In Montefiore Medical Center v. Teamsters Local 272, 642 F.3d 321 (2d Cir. 2011), the U.S. Court of Appeals for the Second Circuit held that an in-network provider's state law based reimbursement claim is completely preempted by the Employee Retirement Income Security Act of 1974, 29 U.S.C. §1001, et seq. (ERISA), and rejected the provider's argument that an otherwise valid assignment of benefits is a "nullity" whenever care is provided in-network.
In Montefiore, the provider maintained an in-network contract with the defendant plan by virtue of its membership in two preferred provider organizations. Montefiore Medical Center initially filed an action in New York state court seeking more than $1 million in health insurance benefits from the defendant ERISA plan based on state law causes of action, including breach of contract and unjust enrichment. The defendant removed the case to the U.S. District Court of the Southern District of New York, alleging that ERISA completely preempted the claims. The provider moved to remand the action asserting that its claims were based on the contract between the provider and the plan. The district court denied Montefiore's motion to remand, finding that its claims were completely preempted by ERISA. The district court then issued a sua sponte order certifying the questions raised on the remand motion to the Court of Appeals for an interlocutory appeal.

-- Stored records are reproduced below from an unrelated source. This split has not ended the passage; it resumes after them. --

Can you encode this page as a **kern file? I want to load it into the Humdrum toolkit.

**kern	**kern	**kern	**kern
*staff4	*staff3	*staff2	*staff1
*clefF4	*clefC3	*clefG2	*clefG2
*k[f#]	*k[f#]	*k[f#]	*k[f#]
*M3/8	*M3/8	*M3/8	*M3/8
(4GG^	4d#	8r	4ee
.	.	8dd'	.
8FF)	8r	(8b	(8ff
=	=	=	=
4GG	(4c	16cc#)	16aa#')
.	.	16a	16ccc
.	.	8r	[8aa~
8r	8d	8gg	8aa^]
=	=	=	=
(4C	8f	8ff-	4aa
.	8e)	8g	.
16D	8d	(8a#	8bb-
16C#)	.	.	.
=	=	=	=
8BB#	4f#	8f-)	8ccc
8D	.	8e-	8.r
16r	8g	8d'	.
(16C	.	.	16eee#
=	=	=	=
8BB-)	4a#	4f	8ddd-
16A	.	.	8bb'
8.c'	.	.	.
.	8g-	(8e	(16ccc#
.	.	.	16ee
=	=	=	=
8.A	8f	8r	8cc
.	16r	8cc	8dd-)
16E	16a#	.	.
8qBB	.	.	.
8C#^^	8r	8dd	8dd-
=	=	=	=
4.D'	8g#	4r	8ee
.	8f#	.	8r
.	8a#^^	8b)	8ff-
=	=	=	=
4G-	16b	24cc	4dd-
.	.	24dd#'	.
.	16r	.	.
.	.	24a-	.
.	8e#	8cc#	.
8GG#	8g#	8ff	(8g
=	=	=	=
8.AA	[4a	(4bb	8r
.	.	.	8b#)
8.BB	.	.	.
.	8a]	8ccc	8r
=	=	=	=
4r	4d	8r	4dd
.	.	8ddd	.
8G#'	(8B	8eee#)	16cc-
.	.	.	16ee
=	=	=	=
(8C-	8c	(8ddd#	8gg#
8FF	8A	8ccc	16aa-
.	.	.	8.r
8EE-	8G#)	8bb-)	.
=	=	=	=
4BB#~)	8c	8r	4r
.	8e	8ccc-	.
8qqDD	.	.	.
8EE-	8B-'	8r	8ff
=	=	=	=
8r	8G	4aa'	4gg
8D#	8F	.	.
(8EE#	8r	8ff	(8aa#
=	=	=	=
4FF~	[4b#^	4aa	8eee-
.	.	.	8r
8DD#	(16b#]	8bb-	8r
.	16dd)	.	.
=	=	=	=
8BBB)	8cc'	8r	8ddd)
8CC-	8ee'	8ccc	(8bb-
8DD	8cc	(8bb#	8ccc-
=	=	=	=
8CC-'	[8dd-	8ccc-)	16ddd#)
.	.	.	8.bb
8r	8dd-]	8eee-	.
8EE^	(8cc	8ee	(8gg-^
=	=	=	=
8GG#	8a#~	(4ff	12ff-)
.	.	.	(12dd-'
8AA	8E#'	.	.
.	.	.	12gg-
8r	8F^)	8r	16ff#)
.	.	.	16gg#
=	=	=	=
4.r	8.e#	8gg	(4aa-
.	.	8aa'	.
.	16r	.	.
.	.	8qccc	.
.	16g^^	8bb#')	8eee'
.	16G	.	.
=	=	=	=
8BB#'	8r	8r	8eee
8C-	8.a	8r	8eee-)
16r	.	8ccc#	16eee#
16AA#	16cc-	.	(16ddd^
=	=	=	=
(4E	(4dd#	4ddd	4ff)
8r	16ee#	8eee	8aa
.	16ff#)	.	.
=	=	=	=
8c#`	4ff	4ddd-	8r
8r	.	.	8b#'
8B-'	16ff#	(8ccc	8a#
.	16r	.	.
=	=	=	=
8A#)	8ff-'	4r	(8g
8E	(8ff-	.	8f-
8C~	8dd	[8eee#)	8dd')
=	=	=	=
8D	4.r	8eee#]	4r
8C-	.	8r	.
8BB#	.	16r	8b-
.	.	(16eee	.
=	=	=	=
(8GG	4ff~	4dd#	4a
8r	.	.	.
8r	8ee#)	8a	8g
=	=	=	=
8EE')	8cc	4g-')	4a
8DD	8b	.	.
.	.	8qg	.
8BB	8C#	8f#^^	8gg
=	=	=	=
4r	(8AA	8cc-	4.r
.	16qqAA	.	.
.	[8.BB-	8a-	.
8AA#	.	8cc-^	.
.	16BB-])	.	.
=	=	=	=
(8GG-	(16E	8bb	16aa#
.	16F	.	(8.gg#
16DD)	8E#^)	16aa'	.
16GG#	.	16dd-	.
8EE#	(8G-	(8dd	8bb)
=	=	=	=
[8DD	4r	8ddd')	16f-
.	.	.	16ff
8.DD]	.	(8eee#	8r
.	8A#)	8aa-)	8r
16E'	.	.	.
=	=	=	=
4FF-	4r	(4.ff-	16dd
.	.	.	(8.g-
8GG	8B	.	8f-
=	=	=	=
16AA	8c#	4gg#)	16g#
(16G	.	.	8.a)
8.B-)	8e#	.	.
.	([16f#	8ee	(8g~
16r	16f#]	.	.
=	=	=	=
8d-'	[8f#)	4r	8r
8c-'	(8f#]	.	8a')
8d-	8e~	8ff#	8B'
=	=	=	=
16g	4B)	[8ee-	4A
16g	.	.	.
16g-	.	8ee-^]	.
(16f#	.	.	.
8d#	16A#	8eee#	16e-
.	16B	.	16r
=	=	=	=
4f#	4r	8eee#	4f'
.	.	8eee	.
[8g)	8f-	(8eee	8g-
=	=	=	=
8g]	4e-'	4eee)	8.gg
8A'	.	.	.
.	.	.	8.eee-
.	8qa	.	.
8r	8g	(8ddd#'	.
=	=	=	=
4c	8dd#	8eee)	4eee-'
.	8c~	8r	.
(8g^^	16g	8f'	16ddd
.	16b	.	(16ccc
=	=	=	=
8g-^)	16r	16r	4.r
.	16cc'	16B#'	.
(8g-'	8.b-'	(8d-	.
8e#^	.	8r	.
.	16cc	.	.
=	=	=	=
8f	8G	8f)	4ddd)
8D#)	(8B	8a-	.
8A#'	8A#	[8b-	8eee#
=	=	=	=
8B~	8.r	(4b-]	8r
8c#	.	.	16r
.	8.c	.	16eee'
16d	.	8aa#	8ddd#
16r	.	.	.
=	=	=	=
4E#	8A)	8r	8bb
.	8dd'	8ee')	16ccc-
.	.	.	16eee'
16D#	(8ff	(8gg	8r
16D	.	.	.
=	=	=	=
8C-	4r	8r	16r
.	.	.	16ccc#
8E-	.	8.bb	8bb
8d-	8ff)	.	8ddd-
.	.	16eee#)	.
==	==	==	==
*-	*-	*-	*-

On appeal, the Second Circuit affirmed the district court's order in its entirety. In reaching its conclusions, the Second Circuit applied the two-pronged complete ERISA preemption test set forth by the Supreme Court in Aetna Health Inc. v. Davila, 542 U.S. 200, 209, 124 S.Ct. 2488, 2495-2496 (2004). The first prong of the test provides that claims are completely preempted by ERISA if they could have been brought by an individual at some point in time under ERISA § 502(a)(1)(B). The second prong provides that no other independent legal duty may be implicated by a defendant's actions. Notably, in performing this analysis, the Second Circuit disaggregated the first prong to avoid confusion between a claim brought solely pursuant to an independent duty having nothing to do with ERISA and a claim that could have been brought under ERISA, but also involved another independent legal duty. In so doing, the Second Circuit disagreed with the provider's position that because it was an in-network provider, a patient's right was to "care at no cost," not to "reimbursement." The Second Circuit determined that the hospital was the type of party that could bring an ERISA § 502(a)(1)(B) claim under a written assignment of in-network benefits from the beneficiaries, because of the manner in which it collected unpaid amounts from, and on behalf of, plan members. Specifically, the beneficiaries would be liable for the provider's unrecovered costs from the benefit plan, even when the contract is silent as to whether the provider can hold the patient liable for unmet obligations. Significantly, the Second Circuit found that Montefiore's actual claims could be classified as claims for benefits because they involve the "right to payment," as distinguished from the "amount of payment," and therefore, implicate coverage decisions under the plan, such as pre-certification requirements, covered services under the plan and membership eligibility.
The Second Circuit also found that no other legal duty was implicated under the second prong because telephone calls by Montefiore confirming patient eligibility for benefits under the plan did not create independent legal duties. The Second Circuit accordingly affirmed the district court's order denying Montefiore's remand motion because the defendant properly demonstrated federal question jurisdiction for removal of the action to federal court.
This decision brings uniformity to the application of preemption in the complicated area of provider, health plan and participant claim disputes and illustrates the broad scope of ERISA's complete preemption. Whereas previously, a provider could seek to avoid ERISA or litigating in federal court, in the post-Montefiore world, claims that involve a question of the participant's eligibility to receive benefits will be found preempted, regardless of its status as an in-network provider.